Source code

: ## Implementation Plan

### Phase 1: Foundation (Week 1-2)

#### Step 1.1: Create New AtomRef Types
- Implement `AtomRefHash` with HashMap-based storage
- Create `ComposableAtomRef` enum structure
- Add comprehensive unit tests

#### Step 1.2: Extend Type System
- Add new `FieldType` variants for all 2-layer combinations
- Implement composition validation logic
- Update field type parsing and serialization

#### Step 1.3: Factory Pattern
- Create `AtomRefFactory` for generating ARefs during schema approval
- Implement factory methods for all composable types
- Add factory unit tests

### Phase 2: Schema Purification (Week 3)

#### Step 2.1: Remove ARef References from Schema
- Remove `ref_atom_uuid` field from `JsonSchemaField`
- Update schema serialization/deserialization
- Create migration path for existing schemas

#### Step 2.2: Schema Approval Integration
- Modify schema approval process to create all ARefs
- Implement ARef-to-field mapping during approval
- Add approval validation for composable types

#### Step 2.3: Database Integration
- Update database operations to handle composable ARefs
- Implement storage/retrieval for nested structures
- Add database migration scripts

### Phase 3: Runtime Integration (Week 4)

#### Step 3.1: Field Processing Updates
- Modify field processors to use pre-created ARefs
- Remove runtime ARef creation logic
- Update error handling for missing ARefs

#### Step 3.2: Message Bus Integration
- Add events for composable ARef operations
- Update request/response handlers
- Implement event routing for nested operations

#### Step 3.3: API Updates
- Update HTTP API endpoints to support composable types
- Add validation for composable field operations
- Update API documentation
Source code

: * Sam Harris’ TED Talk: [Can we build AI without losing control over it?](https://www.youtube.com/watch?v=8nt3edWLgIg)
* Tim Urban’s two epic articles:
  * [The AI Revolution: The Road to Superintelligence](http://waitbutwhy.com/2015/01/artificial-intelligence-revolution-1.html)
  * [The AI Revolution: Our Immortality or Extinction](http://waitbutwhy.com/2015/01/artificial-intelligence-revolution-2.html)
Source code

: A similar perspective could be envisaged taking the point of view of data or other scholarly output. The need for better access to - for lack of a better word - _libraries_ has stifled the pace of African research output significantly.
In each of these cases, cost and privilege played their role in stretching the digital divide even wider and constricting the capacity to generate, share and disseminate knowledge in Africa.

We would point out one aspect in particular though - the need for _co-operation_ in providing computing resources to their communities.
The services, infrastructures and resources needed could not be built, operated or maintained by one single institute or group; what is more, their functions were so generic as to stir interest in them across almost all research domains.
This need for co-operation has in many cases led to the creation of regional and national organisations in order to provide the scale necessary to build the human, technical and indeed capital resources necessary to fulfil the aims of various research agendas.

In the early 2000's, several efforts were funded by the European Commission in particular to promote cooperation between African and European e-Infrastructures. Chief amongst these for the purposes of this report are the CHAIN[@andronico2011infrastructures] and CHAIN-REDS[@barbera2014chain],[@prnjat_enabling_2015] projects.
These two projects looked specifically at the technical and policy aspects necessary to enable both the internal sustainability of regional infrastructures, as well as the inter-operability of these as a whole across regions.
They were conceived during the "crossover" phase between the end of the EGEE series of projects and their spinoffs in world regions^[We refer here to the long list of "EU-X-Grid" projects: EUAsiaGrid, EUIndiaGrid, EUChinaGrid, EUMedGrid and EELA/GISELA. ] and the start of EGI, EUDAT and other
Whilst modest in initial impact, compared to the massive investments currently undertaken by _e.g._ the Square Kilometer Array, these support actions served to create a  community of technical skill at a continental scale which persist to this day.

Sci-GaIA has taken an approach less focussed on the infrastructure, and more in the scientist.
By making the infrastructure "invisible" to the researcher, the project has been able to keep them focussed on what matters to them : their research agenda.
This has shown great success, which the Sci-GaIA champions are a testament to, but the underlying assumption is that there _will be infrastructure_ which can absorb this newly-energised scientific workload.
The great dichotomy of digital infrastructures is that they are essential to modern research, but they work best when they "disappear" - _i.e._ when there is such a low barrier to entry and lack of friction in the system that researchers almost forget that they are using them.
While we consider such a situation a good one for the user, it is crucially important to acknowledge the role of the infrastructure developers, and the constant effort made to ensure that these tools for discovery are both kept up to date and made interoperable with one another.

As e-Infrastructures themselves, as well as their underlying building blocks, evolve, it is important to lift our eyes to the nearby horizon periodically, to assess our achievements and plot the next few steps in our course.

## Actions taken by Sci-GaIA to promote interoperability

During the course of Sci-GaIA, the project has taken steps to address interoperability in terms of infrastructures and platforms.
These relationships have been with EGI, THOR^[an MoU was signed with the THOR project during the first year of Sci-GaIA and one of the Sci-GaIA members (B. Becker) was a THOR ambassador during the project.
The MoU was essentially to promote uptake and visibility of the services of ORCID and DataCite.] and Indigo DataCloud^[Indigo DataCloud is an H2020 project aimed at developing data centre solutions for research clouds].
--*--
### [Directions for this task]
Return each entry from above without altering a single character.

### [Task result]
Source code

: ## Implementation Plan

### Phase 1: Foundation (Week 1-2)

#### Step 1.1: Create New AtomRef Types
- Implement `AtomRefHash` with HashMap-based storage
- Create `ComposableAtomRef` enum structure
- Add comprehensive unit tests

#### Step 1.2: Extend Type System
- Add new `FieldType` variants for all 2-layer combinations
- Implement composition validation logic
- Update field type parsing and serialization

#### Step 1.3: Factory Pattern
- Create `AtomRefFactory` for generating ARefs during schema approval
- Implement factory methods for all composable types
- Add factory unit tests

### Phase 2: Schema Purification (Week 3)

#### Step 2.1: Remove ARef References from Schema
- Remove `ref_atom_uuid` field from `JsonSchemaField`
- Update schema serialization/deserialization
- Create migration path for existing schemas

#### Step 2.2: Schema Approval Integration
- Modify schema approval process to create all ARefs
- Implement ARef-to-field mapping during approval
- Add approval validation for composable types

#### Step 2.3: Database Integration
- Update database operations to handle composable ARefs
- Implement storage/retrieval for nested structures
- Add database migration scripts

### Phase 3: Runtime Integration (Week 4)

#### Step 3.1: Field Processing Updates
- Modify field processors to use pre-created ARefs
- Remove runtime ARef creation logic
- Update error handling for missing ARefs

#### Step 3.2: Message Bus Integration
- Add events for composable ARef operations
- Update request/response handlers
- Implement event routing for nested operations

#### Step 3.3: API Updates
- Update HTTP API endpoints to support composable types
- Add validation for composable field operations
- Update API documentation
Source code

: * Sam Harris’ TED Talk: [Can we build AI without losing control over it?](https://www.youtube.com/watch?v=8nt3edWLgIg)
* Tim Urban’s two epic articles:
  * [The AI Revolution: The Road to Superintelligence](http://waitbutwhy.com/2015/01/artificial-intelligence-revolution-1.html)
  * [The AI Revolution: Our Immortality or Extinction](http://waitbutwhy.com/2015/01/artificial-intelligence-revolution-2.html)
Source code

: A similar perspective could be envisaged taking the point of view of data or other scholarly output. The need for better access to - for lack of a better word - _libraries_ has stifled the pace of African research output significantly.
In each of these cases, cost and privilege played their role in stretching the digital divide even wider and constricting the capacity to generate, share and disseminate knowledge in Africa.

We would point out one aspect in particular though - the need for _co-operation_ in providing computing resources to their communities.
The services, infrastructures and resources needed could not be built, operated or maintained by one single institute or group; what is more, their functions were so generic as to stir interest in them across almost all research domains.
This need for co-operation has in many cases led to the creation of regional and national organisations in order to provide the scale necessary to build the human, technical and indeed capital resources necessary to fulfil the aims of various research agendas.

In the early 2000's, several efforts were funded by the European Commission in particular to promote cooperation between African and European e-Infrastructures. Chief amongst these for the purposes of this report are the CHAIN[@andronico2011infrastructures] and CHAIN-REDS[@barbera2014chain],[@prnjat_enabling_2015] projects.
These two projects looked specifically at the technical and policy aspects necessary to enable both the internal sustainability of regional infrastructures, as well as the inter-operability of these as a whole across regions.
They were conceived during the "crossover" phase between the end of the EGEE series of projects and their spinoffs in world regions^[We refer here to the long list of "EU-X-Grid" projects: EUAsiaGrid, EUIndiaGrid, EUChinaGrid, EUMedGrid and EELA/GISELA. ] and the start of EGI, EUDAT and other
Whilst modest in initial impact, compared to the massive investments currently undertaken by _e.g._ the Square Kilometer Array, these support actions served to create a  community of technical skill at a continental scale which persist to this day.

Sci-GaIA has taken an approach less focussed on the infrastructure, and more in the scientist.
By making the infrastructure "invisible" to the researcher, the project has been able to keep them focussed on what matters to them : their research agenda.
This has shown great success, which the Sci-GaIA champions are a testament to, but the underlying assumption is that there _will be infrastructure_ which can absorb this newly-energised scientific workload.
The great dichotomy of digital infrastructures is that they are essential to modern research, but they work best when they "disappear" - _i.e._ when there is such a low barrier to entry and lack of friction in the system that researchers almost forget that they are using them.
While we consider such a situation a good one for the user, it is crucially important to acknowledge the role of the infrastructure developers, and the constant effort made to ensure that these tools for discovery are both kept up to date and made interoperable with one another.

As e-Infrastructures themselves, as well as their underlying building blocks, evolve, it is important to lift our eyes to the nearby horizon periodically, to assess our achievements and plot the next few steps in our course.

## Actions taken by Sci-GaIA to promote interoperability

During the course of Sci-GaIA, the project has taken steps to address interoperability in terms of infrastructures and platforms.
These relationships have been with EGI, THOR^[an MoU was signed with the THOR project during the first year of Sci-GaIA and one of the Sci-GaIA members (B. Becker) was a THOR ambassador during the project.
The MoU was essentially to promote uptake and visibility of the services of ORCID and DataCite.] and Indigo DataCloud^[Indigo DataCloud is an H2020 project aimed at developing data centre solutions for research clouds].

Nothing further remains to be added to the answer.